Stored data
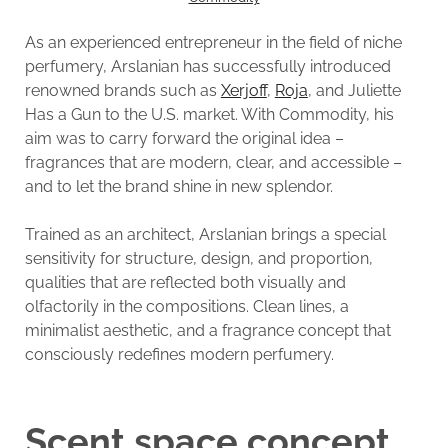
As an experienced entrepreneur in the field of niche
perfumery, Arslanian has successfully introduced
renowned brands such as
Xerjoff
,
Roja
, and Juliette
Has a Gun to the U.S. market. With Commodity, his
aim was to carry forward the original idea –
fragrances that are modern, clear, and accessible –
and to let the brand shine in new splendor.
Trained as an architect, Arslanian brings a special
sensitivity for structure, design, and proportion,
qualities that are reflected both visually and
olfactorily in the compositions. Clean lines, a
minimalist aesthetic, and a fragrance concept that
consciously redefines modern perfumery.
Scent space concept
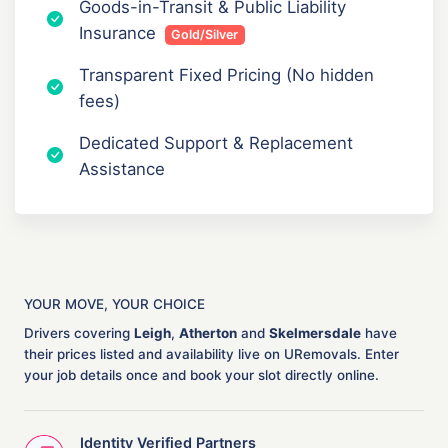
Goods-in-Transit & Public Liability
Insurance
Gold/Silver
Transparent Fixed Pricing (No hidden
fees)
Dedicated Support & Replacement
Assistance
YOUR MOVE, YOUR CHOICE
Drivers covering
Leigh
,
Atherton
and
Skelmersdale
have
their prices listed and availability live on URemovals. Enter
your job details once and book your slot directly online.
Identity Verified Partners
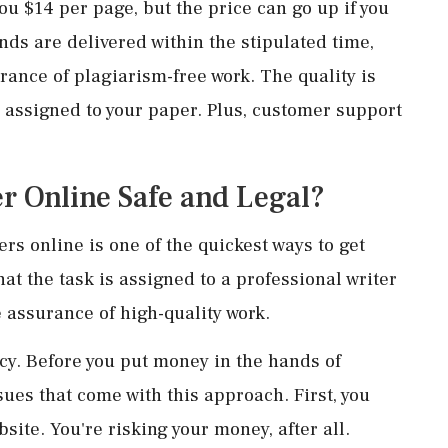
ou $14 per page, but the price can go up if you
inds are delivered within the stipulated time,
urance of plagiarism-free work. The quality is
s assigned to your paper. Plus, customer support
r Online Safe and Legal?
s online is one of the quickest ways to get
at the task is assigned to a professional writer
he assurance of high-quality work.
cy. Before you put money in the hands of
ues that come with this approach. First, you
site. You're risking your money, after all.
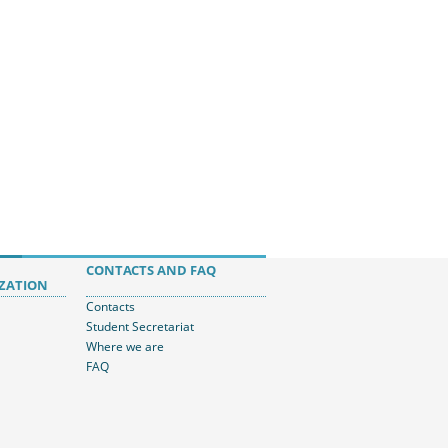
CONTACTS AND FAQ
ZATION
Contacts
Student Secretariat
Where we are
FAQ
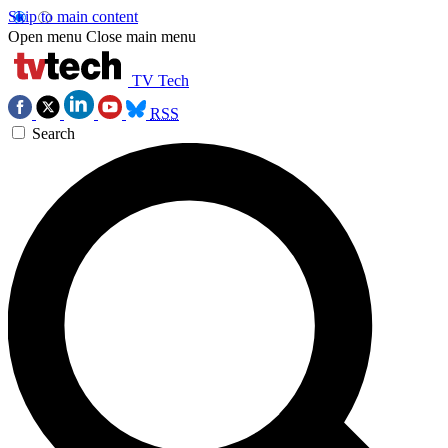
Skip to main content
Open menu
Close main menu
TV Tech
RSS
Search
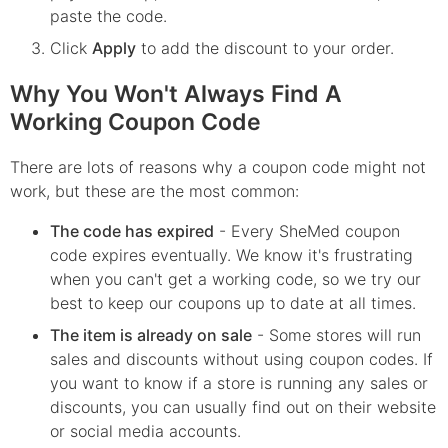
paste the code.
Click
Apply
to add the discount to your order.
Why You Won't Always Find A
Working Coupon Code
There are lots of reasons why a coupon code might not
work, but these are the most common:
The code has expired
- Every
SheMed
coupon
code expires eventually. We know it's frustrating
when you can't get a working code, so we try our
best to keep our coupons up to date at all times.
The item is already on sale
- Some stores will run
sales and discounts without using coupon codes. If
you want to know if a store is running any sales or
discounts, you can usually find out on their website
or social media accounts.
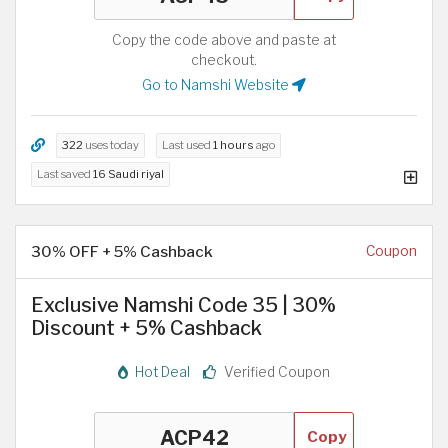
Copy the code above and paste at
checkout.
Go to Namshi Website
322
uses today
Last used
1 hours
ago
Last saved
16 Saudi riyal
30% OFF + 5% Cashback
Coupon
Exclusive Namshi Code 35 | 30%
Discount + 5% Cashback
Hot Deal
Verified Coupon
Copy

Prompt
Count the lines in the rows above that contain the string "Arslanian", and reply with only that number.

Reply
2